**Описание задания:**
Повторите без изменений часть фрагмента о сновидении Ханольда: начиная со слов «А теперь мы» вплоть до слов «явного содержания сна.» включительно.

**Фрагмент документа:**
А теперь мы хотели бы осмелиться на попытку заменить «удивительно бессмысленное» сновидение Ханольда скрытыми за ним, совершенно на него непохожими, бессознательными идеями. Скажем, так: «Если она живет в „Солнце“ со своим отцом, то почему она разыгрывает со мной такие игры? Она намерена издеваться надо мной? Или, может быть, это должно означать, что она любит меня и хочет взять в мужья?» На эту последнюю возможность еще во сне следует отрицательный ответ: ведь это – чистейшее сумасшествие, направленное, по видимости, против всего явного содержания сна.

**Перечень:**
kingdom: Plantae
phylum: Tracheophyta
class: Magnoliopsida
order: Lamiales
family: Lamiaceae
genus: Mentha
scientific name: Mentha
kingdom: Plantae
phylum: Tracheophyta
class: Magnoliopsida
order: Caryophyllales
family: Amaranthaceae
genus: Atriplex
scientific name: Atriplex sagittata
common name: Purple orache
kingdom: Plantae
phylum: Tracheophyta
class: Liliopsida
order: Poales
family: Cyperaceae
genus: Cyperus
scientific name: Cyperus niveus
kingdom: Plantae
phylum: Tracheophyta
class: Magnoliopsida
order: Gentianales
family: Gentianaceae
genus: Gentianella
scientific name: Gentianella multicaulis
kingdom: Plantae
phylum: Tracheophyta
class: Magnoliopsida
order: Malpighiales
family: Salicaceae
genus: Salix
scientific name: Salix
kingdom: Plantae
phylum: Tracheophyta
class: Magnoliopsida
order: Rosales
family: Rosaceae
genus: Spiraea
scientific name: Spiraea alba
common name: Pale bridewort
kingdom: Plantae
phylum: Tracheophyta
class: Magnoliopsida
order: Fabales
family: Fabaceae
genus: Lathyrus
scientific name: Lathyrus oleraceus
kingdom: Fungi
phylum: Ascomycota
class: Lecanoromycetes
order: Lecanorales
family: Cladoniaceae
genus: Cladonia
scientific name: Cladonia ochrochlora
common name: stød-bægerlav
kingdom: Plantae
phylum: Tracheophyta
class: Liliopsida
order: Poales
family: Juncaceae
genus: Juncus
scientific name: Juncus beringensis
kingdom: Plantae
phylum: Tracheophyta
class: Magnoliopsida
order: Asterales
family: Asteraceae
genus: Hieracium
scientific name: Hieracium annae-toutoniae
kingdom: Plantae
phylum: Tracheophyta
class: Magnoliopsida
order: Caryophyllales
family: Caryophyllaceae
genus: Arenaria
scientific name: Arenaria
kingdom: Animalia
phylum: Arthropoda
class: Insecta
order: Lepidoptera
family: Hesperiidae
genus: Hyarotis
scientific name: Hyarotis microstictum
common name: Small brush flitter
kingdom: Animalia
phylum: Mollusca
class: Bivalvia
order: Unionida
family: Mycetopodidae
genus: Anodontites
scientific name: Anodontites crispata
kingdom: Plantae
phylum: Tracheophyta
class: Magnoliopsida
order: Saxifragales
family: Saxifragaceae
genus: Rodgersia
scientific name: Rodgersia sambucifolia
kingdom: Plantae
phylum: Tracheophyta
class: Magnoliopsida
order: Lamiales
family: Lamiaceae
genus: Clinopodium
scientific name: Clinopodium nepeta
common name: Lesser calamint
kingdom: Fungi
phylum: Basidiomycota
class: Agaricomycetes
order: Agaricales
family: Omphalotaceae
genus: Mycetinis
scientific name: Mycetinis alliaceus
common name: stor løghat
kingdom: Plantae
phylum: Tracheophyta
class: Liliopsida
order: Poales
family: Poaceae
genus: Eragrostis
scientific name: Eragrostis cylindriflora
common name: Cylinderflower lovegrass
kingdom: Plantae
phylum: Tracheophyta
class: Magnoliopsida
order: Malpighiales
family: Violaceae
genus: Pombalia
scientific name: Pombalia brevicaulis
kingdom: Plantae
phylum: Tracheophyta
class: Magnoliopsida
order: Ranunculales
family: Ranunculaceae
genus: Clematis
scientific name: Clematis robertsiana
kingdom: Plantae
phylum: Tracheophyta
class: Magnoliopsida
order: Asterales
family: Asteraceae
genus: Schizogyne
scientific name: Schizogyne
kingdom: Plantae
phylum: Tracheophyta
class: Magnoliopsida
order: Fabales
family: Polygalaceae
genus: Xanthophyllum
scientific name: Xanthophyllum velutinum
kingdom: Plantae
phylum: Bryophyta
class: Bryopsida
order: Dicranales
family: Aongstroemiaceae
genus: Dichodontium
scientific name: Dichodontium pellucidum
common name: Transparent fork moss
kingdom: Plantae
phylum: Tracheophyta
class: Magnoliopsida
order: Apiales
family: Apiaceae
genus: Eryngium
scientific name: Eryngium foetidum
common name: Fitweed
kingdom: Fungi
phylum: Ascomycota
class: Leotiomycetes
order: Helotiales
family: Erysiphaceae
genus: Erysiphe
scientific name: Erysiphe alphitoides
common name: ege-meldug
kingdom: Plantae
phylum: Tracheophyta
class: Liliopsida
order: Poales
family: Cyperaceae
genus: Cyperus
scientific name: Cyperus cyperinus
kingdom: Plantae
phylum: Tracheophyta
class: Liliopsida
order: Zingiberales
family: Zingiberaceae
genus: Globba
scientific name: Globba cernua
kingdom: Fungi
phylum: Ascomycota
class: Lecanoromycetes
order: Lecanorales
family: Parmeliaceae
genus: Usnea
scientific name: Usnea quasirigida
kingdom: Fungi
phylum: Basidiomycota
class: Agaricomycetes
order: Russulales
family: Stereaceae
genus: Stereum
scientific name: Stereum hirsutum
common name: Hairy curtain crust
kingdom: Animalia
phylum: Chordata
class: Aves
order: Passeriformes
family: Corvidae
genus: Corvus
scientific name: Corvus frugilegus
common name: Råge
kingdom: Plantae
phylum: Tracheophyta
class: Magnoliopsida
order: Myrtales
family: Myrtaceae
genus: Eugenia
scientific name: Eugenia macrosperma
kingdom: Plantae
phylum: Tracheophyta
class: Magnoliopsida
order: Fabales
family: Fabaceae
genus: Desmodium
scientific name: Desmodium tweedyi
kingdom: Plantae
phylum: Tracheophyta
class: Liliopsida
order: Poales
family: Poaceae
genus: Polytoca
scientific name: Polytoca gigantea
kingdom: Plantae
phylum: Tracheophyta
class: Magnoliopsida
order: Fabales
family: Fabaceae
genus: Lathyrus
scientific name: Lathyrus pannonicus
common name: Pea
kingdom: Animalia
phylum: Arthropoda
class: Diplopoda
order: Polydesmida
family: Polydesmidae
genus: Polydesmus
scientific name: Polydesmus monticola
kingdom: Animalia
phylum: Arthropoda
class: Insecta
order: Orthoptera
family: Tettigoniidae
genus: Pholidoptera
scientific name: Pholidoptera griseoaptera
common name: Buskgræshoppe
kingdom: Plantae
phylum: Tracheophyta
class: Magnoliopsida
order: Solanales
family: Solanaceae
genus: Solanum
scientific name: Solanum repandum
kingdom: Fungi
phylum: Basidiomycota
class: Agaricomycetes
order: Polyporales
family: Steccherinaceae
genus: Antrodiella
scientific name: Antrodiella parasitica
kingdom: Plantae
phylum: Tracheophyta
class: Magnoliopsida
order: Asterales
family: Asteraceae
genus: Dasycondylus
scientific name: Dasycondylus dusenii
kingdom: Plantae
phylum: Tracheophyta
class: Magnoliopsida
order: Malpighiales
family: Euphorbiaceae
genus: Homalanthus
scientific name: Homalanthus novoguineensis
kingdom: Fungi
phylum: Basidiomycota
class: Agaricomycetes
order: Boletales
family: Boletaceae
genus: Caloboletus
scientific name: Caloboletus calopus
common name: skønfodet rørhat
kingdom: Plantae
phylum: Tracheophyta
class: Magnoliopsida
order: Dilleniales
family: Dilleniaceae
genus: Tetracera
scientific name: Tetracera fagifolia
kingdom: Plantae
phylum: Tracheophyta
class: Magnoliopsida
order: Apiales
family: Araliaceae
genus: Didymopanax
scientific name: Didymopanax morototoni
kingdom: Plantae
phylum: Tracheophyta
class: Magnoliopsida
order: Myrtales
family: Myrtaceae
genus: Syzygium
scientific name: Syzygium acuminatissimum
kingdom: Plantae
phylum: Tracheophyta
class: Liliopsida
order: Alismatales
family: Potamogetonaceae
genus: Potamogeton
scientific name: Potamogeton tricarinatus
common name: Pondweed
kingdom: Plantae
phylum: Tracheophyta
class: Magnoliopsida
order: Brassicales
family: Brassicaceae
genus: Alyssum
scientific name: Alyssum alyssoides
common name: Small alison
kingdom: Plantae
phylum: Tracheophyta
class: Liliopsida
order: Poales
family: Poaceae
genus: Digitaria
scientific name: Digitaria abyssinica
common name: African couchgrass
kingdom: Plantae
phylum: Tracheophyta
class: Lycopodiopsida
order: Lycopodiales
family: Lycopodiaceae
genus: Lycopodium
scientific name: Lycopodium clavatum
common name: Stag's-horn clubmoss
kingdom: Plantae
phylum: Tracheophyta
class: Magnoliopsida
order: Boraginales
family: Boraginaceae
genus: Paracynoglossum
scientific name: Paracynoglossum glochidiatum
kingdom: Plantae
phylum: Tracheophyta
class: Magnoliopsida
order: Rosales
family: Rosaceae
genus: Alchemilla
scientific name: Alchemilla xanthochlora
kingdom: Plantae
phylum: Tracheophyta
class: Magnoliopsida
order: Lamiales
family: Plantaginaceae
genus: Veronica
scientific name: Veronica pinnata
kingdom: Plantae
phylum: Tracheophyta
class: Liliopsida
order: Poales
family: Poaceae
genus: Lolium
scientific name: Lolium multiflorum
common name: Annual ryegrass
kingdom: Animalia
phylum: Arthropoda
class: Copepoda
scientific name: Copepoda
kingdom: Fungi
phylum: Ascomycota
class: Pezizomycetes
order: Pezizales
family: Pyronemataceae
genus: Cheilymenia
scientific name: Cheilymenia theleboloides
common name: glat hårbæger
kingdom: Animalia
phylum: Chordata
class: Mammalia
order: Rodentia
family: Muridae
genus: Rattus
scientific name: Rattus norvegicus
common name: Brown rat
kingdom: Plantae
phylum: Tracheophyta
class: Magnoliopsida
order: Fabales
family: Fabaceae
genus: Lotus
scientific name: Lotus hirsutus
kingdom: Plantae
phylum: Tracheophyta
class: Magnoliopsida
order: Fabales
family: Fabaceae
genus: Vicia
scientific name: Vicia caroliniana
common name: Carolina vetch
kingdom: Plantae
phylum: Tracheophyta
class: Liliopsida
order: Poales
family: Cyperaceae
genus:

**Результат выполнения:**
А теперь мы хотели бы осмелиться на попытку заменить «удивительно бессмысленное» сновидение Ханольда скрытыми за ним, совершенно на него непохожими, бессознательными идеями. Скажем, так: «Если она живет в „Солнце“ со своим отцом, то почему она разыгрывает со мной такие игры? Она намерена издеваться надо мной? Или, может быть, это должно означать, что она любит меня и хочет взять в мужья?» На эту последнюю возможность еще во сне следует отрицательный ответ: ведь это – чистейшее сумасшествие, направленное, по видимости, против всего явного содержания сна.